Oscar Wilde: Essays and Lectures

THE RISE OF HISTORICAL CRITICISM
4. CHAPTER IV (continued)

The stories of miracles, then, are to be rejected on a priori rational grounds, but in the case of events which we know to have happened the scientific historian will not rest till he has discovered their natural causes which, for instance, in the case of the wonderful rise of the Roman Empire - the most marvellous thing, Polybius says, which God ever brought about (16) - are to be found in the excellence of their constitution ([Greek text which cannot be reproduced]), the wisdom of their advisers, their splendid military arrangements, and their superstition ([Greek text which cannot be reproduced]). For while Polybius regarded the revealed religion as, of course, objective reality of truth, (17) he laid great stress on its moral subjective influence, going, in one passage on the subject, even so far as almost to excuse the introduction of the supernatural in very small quantities into history on account of the extremely good effect it would have on pious people.

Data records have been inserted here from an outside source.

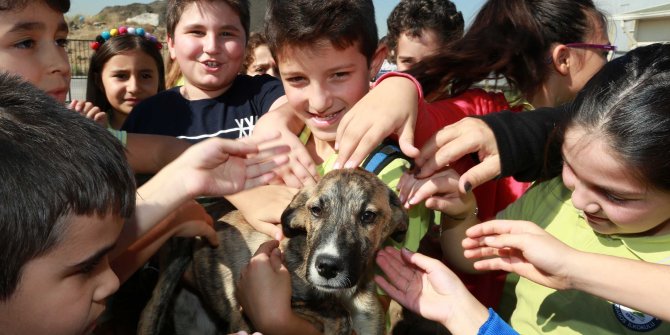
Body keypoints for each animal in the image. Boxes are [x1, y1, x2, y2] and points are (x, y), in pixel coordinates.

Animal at [140, 169, 410, 335]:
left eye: (368, 216)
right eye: (315, 210)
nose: (327, 267)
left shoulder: (369, 321)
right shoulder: (248, 311)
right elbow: (333, 313)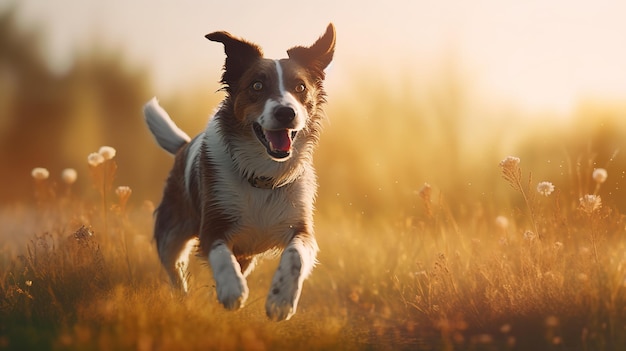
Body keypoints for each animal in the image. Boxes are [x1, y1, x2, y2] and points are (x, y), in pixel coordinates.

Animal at [143, 24, 334, 322]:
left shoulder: (300, 229)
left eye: (300, 87)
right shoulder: (213, 225)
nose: (286, 112)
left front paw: (281, 300)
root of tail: (183, 146)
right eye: (257, 86)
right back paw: (185, 299)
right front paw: (232, 290)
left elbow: (295, 256)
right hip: (171, 232)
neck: (262, 175)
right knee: (174, 268)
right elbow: (221, 256)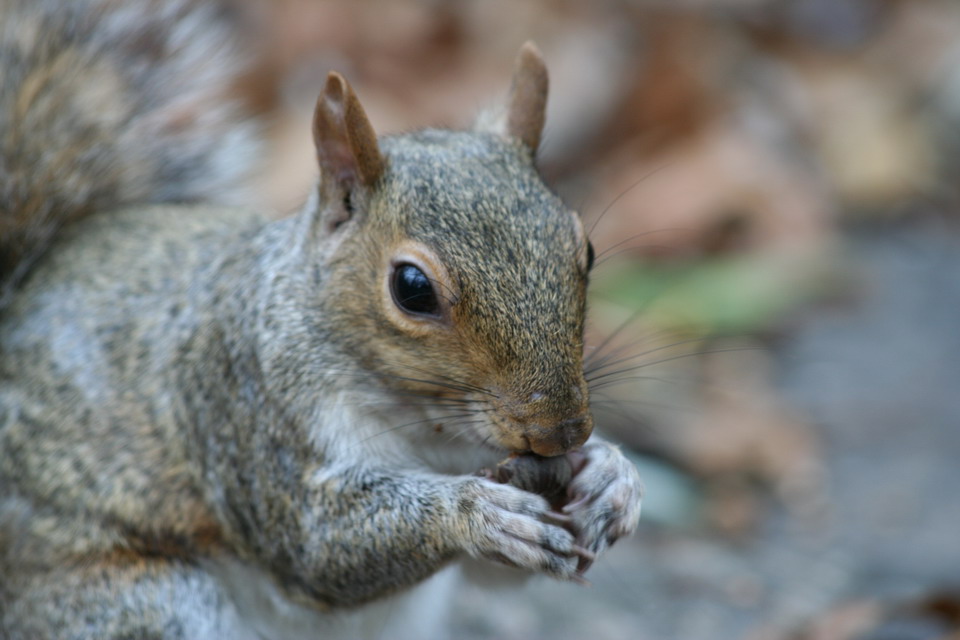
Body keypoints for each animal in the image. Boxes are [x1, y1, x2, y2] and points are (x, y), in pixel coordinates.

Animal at [0, 1, 643, 638]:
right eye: (412, 289)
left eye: (585, 249)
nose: (561, 431)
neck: (429, 427)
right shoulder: (245, 411)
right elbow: (316, 546)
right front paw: (475, 513)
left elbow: (501, 575)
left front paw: (613, 476)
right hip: (143, 600)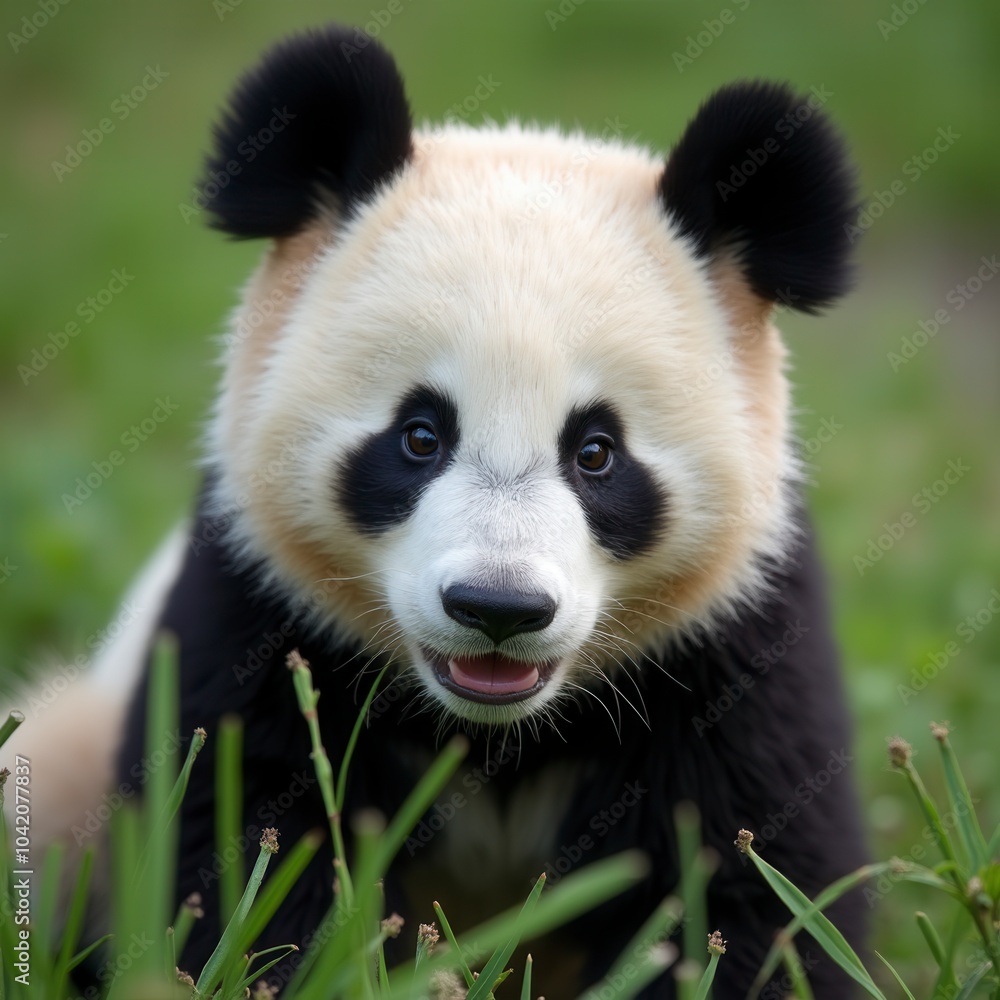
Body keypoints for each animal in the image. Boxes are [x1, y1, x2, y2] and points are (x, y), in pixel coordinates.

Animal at [13, 23, 869, 999]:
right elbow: (239, 835)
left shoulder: (728, 640)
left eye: (597, 453)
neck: (496, 729)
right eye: (420, 435)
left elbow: (752, 880)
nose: (499, 609)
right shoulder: (257, 601)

But perhaps there is no passage in the whole of ancient and modern history which breathes such a manly and splendid spirit of rationalism as one preserved to us in the Vatican - strange resting-place for it! - in which he treats of the terrible decay of population which had fallen on his native land in his own day, and which by the general orthodox public was regarded as a special judgment of God sending childlessness on women as a punishment for the sins of the people. For it was a disaster quite without parallel in the history of the land, and entirely unforeseen by any of its political-economy writers who, on the contrary, were always anticipating that danger would arise from an excess of population overrunning its means of subsistence, and becoming unmanageable through its size. Polybius, however, will have nothing to do with either priest or worker of miracles in this matter. He will not even seek that 'sacred Heart of Greece,' Delphi, Apollo's shrine, whose inspiration even Thucydides admitted and before whose wisdom Socrates bowed. How foolish, he says, were the man who on this matter would pray to God. We must search for the rational causes, and the causes are seen to be clear, and the method of prevention also. He then proceeds to notice how all this arose from the general reluctance to marriage and to bearing the expense of educating a large family which resulted from the carelessness and avarice of the men of his day, and he explains on entirely rational principles the whole of this apparently supernatural judgment.